O suplemento Jornal do Carro, do Estadão, em sua edição de 27 de abril de 2015 – há pouco mais de sete anos – trouxe à tona a denúncia que teve tom suave e de alerta aos compradores de veículos zero-quilômetro. O texto informou:
“Lojistas confirmam que esse tipo de ocorrência é bastante comum. As colisões, pequenas ou não, são frequentes durante o transporte entre a fábrica e a concessionária. Podem acontecer em manobras para o caminhão-cegonha ou mesmo no pátio das lojas”.

Ao Estadão, um gerente de concessionária da Volkswagen que pediu anonimato afirmou que coisas leves que não afetam a pintura e que possam ser resolvidas com a intervenção de um martelinho de ouro ele até aceita.
A publicação traz ainda, declaração do vendedor Michel Santos, onde revela que após comercializar um Volkswagen Golf, em 2011, foi descoberto que o veículo havia sofrido avaria, quando caiu da cegonha. Consertado logo após, foi vendido como zero-quilômetro. Ele relatou que resolveu com a concessionária, pagando a diferença e pegando outro veículo. Segundo Santos, “três em cada dez” zero-quilômetro” escondem algum conserto que nunca é informado ao comprador.

Outro dado revelado no mesmo suplemento é que alguns concessionários divergem desse número, ao declararem que um em cada dez veículos sofrem pequenas avarias que são resolvidas antes da venda, sem que o comprador fique sabendo.
O site Livre Concorrência recebeu informação de um motorista cegonheiro – pediu anonimato para não perder o emprego e o áudio está na redação – que trabalha para uma transportadora agregada à Tegma Gestão Logística. Sobre as avarias, ele garante:
“Infelizmente aqui no cartel também é assim. Ninguém é diferente nesse sistema. O grande detalhe é que quem paga realmente é o motorista. Elas [as transportadoras] colocam todo encargo de qualquer avaria ou prejuízo na conta do motorista que em várias oportunidades compra a avaria, paga por ela, pra não perder o serviço. Isso acontece comigo também.

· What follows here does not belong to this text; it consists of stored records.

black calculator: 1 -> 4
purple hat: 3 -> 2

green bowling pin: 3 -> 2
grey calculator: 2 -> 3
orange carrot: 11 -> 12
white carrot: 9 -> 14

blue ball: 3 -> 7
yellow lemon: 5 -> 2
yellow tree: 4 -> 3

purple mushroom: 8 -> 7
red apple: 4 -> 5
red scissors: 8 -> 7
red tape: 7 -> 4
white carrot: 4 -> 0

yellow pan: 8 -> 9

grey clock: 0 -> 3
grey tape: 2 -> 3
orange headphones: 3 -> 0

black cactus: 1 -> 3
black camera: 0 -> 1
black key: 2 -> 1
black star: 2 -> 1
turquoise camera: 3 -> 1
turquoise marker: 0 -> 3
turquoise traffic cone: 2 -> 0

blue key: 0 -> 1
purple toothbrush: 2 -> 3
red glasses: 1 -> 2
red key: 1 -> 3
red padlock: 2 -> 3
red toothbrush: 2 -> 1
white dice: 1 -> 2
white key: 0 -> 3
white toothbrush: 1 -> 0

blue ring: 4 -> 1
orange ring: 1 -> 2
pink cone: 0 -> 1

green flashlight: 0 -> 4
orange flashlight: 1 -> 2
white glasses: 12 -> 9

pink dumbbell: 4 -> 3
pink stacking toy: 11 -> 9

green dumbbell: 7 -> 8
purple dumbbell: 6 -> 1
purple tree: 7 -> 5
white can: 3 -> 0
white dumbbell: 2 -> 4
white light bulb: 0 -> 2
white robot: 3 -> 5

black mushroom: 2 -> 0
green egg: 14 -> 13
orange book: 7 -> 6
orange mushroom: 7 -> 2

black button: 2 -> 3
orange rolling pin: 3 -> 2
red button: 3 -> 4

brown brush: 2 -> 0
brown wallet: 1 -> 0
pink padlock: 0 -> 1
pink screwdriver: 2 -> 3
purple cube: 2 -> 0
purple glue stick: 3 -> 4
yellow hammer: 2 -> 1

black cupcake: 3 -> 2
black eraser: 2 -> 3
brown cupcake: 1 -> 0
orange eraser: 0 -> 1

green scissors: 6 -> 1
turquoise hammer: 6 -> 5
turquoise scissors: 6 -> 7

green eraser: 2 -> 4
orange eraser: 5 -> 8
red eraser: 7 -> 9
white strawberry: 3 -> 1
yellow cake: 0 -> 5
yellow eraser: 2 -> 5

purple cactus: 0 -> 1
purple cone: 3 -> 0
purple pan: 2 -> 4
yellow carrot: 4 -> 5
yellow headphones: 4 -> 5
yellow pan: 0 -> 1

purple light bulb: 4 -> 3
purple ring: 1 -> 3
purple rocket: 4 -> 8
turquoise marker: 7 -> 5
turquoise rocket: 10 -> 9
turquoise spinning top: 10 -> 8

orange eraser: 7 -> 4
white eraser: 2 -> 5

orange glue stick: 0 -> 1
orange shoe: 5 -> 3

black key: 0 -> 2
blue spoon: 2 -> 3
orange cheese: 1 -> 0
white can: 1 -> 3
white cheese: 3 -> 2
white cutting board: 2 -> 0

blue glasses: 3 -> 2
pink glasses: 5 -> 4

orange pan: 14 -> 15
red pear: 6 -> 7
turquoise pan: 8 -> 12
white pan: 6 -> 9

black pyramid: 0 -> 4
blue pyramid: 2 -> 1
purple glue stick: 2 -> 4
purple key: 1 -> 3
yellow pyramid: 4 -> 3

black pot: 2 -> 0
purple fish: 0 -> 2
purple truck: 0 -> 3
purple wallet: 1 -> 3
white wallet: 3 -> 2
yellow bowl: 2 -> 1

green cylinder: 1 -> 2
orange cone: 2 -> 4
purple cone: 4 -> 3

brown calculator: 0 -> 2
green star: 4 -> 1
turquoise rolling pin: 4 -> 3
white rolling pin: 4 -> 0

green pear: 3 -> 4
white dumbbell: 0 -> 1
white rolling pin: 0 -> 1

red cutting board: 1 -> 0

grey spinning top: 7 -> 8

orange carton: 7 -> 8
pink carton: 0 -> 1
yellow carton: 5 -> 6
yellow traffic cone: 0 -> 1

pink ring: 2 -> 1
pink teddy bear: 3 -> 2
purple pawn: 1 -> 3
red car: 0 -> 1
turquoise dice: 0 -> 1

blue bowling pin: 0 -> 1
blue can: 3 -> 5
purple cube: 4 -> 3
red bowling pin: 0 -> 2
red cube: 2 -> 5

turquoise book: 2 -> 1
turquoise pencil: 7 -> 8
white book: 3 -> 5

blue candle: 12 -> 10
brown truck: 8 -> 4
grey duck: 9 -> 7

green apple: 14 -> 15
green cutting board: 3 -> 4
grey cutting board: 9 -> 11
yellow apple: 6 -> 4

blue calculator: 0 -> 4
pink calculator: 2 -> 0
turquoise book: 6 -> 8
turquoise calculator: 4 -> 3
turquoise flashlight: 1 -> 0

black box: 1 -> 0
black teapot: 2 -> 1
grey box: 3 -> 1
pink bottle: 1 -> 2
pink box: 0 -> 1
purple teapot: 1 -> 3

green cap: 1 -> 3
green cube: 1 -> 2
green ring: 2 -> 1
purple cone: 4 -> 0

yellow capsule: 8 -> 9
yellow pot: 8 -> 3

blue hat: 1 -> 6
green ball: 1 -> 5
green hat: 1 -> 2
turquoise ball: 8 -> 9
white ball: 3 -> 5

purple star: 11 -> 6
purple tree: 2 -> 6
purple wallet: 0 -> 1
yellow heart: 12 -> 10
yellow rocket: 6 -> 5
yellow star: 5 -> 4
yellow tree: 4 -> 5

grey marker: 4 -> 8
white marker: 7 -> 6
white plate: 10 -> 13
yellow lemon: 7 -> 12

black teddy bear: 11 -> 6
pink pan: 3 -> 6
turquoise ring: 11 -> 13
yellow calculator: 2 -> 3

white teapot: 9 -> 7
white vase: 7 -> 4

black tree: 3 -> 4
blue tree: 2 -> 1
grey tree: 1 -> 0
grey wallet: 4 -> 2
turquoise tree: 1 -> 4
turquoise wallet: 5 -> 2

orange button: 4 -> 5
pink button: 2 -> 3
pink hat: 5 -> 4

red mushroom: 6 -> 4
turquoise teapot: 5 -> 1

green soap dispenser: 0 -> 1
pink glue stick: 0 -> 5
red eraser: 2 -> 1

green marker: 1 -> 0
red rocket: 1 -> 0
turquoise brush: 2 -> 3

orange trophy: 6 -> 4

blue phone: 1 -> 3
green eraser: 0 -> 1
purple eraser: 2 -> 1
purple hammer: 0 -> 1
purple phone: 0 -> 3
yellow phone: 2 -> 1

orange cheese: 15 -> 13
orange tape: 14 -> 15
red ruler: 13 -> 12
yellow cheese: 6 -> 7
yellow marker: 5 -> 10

É difícil.”
Vício oculto
Numa rápida pesquisa, pode-se ter conhecimento de casos que foram resolvidos judicialmente. No Paraná, uma consumidora que adquiriu um Fiat Siena avariado conseguiu um novo. A ação foi parar no Superior Tribunal de Justiça (STJ), que lhe assegurou o direito levando em consideração o “vício oculto”.
Outra consumidora de Goiás venceu a disputa judicial após comprar um veículo da marca Ford, que havia sofrido “retoques na pintura”. A concessionária chegou a alegar que “o único problema era a pintura que não era original de fábrica, sendo certo que isso não importou na utilização do bem, já que a pintura é um mero acessório e não afeta o funcionamento regular do veículo”. Não foi acolhida a tentativa de justificação.
Nota da Redação
O site Livre Concorrência fez uma média em relação ao número de veículos que podem ter sofrido avarias para chegar aos números. Levou em conta as 1.958.405 unidades – veículos e comerciais leves – vendidas ao longo do ano de 2021 – e aplicou o percentual de 15%, já que as referências na matéria do suplemento do Estadão variam entre os 10% e os 30%.
Nota da Redação
O site Livre Concorrência esclarece que é contra qualquer ação que resulte em prejuízo ao consumidor e defende uma investigação profunda por parte das autoridades constituídas, que atinja todas as concessionárias do país. Isso vale para consertos de avarias em carros novos sem o conhecimento do comprador, assim como outros crimes e irregularidades praticados pelo cartel dos cegonheiros: abuso de poder econômico, eliminação da concorrência, fixação artificial de preços, violência e divisão de mercado.